On Tuesday night, we celebrated our three year anniversary ♡ I can’t believe it’s been that long. Boo took me to dinner at Kobe Jones, and it was our first time enjoying teppanyaki together. I got to bring out my olympus again too, and realised it’d been so long since I’d used it properly I barely knew how to operate it haha. The weather that night was perfect! Pretty much perfect date-night weather – no wind, mild temperature, no rain.
Time is going by so quickly and it’s really making me reflect on life in general. There’s so many things I always say I want to do, many of which haven’t changed in the past few years; yet, they’re still unchecked on my to-do list. I think I need to get out more. I’m now officially 21 and in my second last semester ever at uni, and I feel like I haven’t even begun experiencing uni-life as I should know it. My sister has only been in uni for a few weeks, and I’m fairly sure she’s been way more involved and has made heaps more friends than I have in three and a half years.

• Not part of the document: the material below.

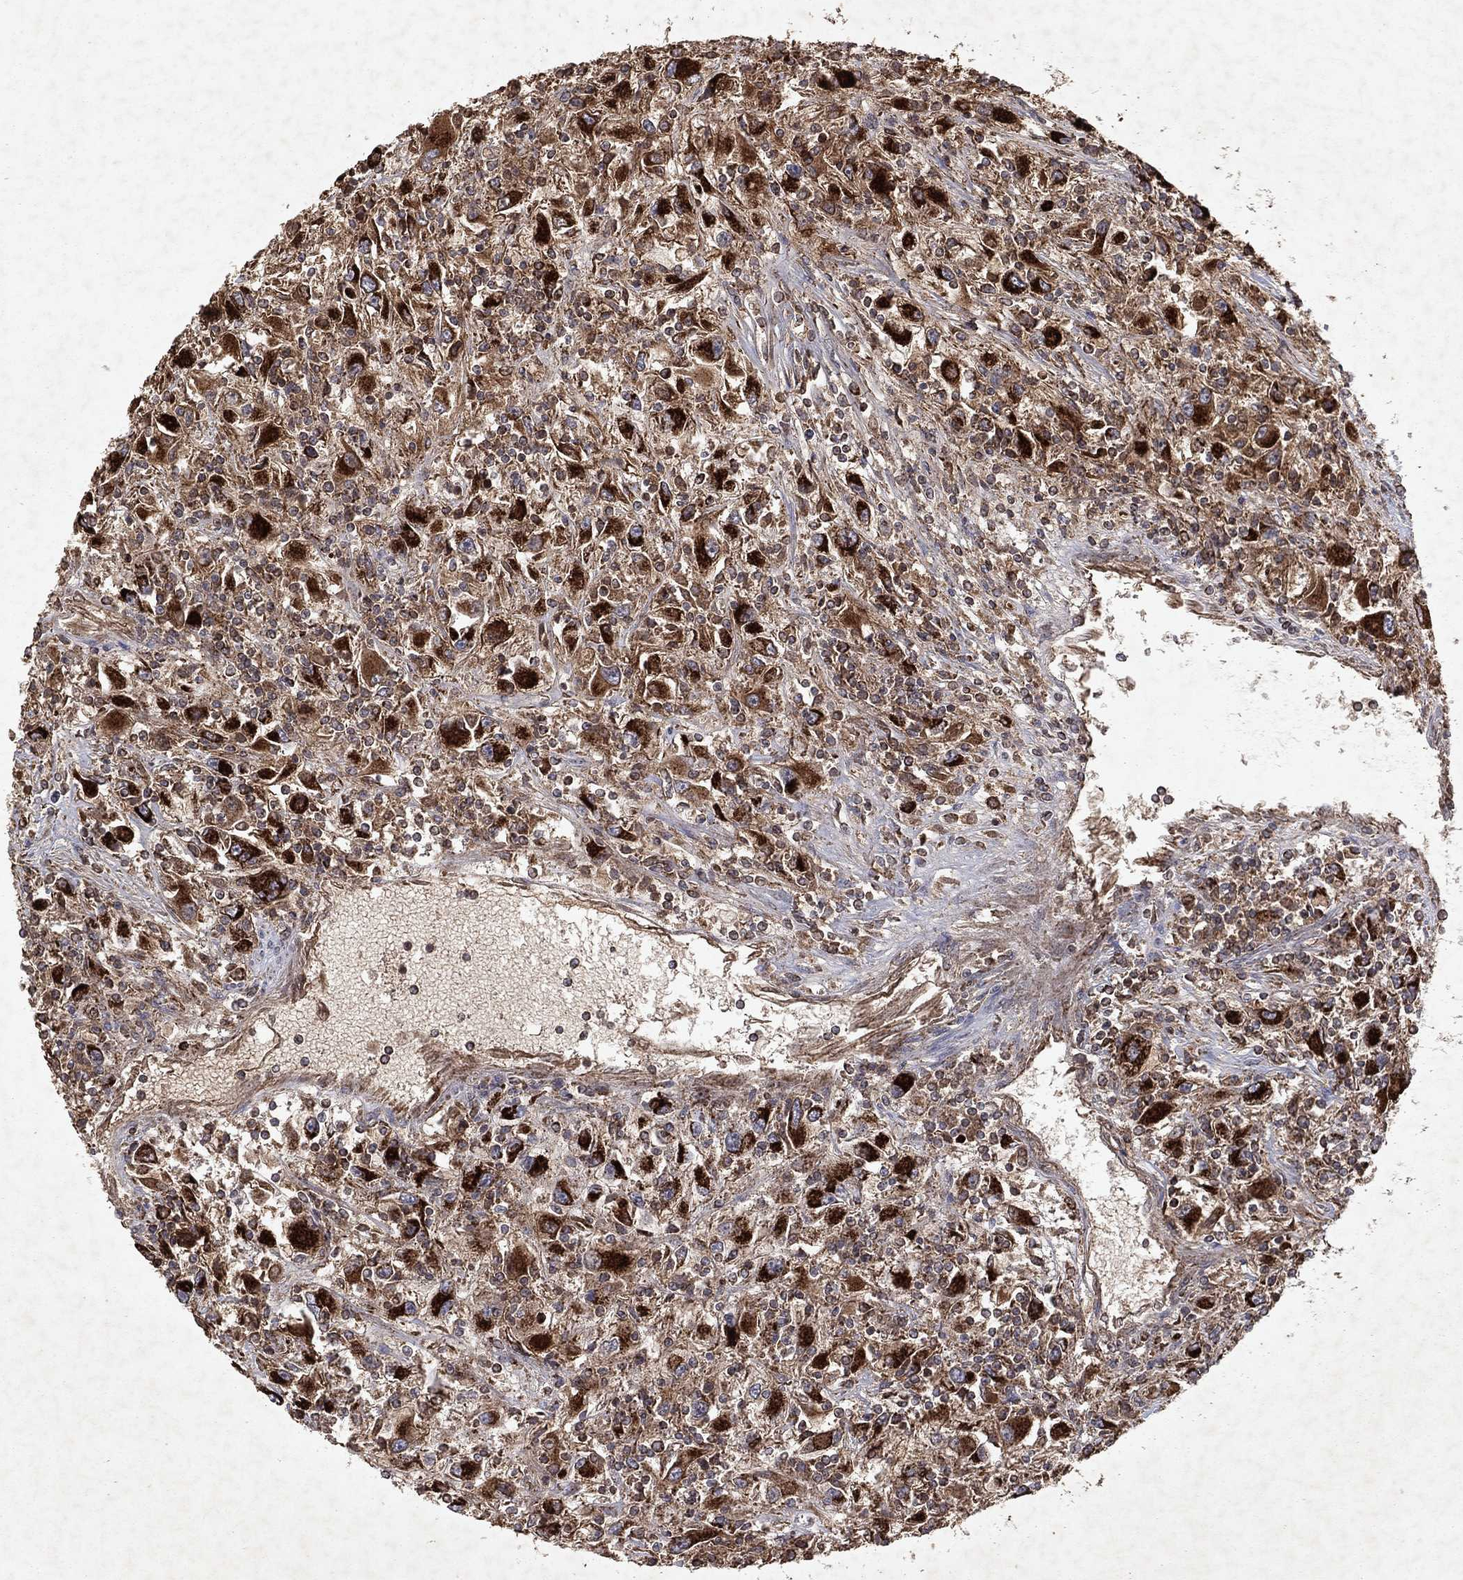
{"staining": {"intensity": "strong", "quantity": "25%-75%", "location": "cytoplasmic/membranous"}, "tissue": "renal cancer", "cell_type": "Tumor cells", "image_type": "cancer", "snomed": [{"axis": "morphology", "description": "Adenocarcinoma, NOS"}, {"axis": "topography", "description": "Kidney"}], "caption": "Immunohistochemical staining of renal cancer demonstrates high levels of strong cytoplasmic/membranous protein positivity in approximately 25%-75% of tumor cells.", "gene": "PYROXD2", "patient": {"sex": "female", "age": 67}}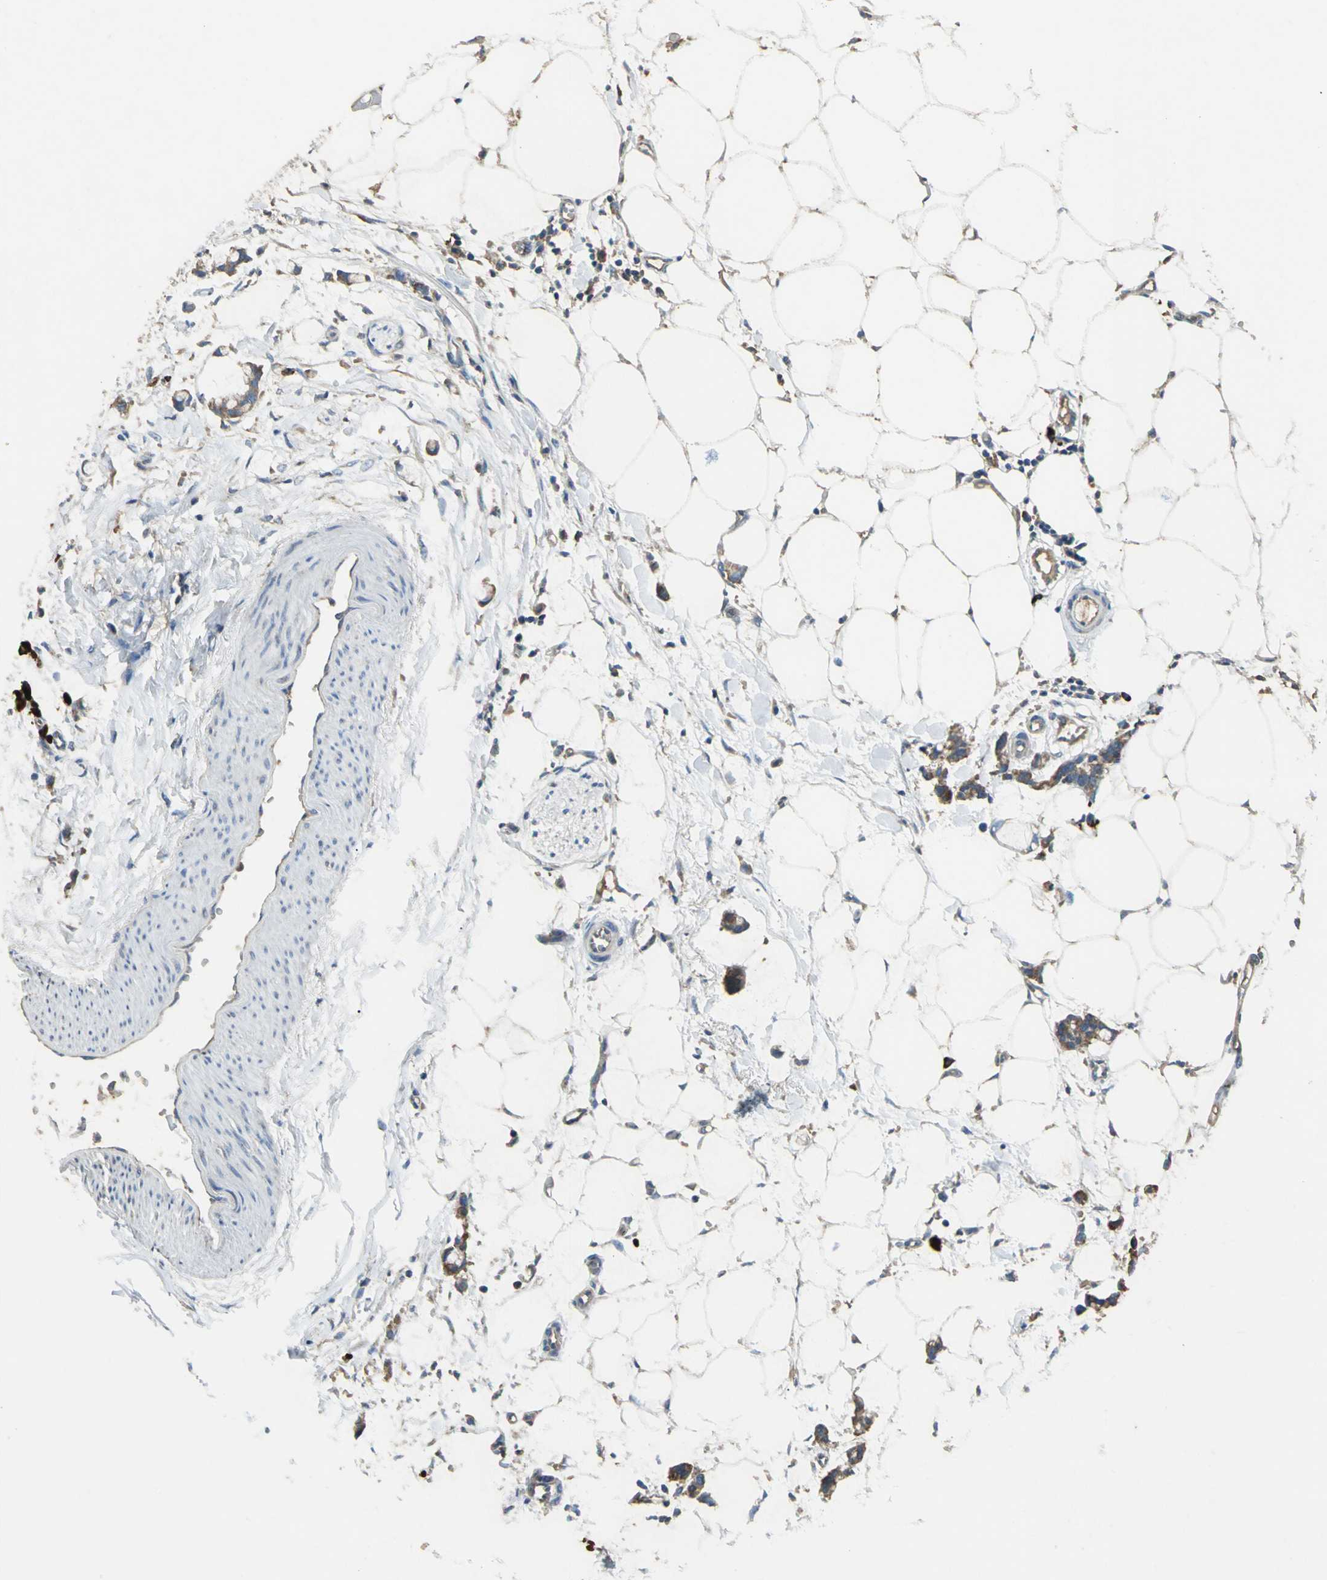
{"staining": {"intensity": "moderate", "quantity": "<25%", "location": "cytoplasmic/membranous"}, "tissue": "adipose tissue", "cell_type": "Adipocytes", "image_type": "normal", "snomed": [{"axis": "morphology", "description": "Normal tissue, NOS"}, {"axis": "morphology", "description": "Adenocarcinoma, NOS"}, {"axis": "topography", "description": "Colon"}, {"axis": "topography", "description": "Peripheral nerve tissue"}], "caption": "This histopathology image reveals IHC staining of benign adipose tissue, with low moderate cytoplasmic/membranous expression in about <25% of adipocytes.", "gene": "HEPH", "patient": {"sex": "male", "age": 14}}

I’ve always made excuses like “I have work to do” or “I need to rest” or “It’s too cold” or my most exhausted excuse, is what others may think. My fear and reluctance of being at social events is something I really have to try to overcome. Just last night I was invited to a “casino night” at uni, which I honestly thought would be boring and I’d as usual feel really odd and whatnot. But it actually turned out good, and I actually did enjoy it. If I hadn’t told myself to go, I would have missed out on all that fun. Makes me wonder about what other things I’ve missed out on just by saying no to this and that out of sheer laziness or avoidance of public transport and strangers.
On another note, my compulsive habit of digging my nails into my fingers is getting so much worse. My fingers probably look way worse than an avid guitar player’s. Oh, and my middle toes on both feet are still completely numb on the bottom and it hurts to walk – lesson learned about being on your feet for 6 hours straight in 6-inch heels! Might have to book in a doctor’s appointment tomorrow. Google diagnoses it as morton’s neuroma. Dr.Google never seems to have good news for people.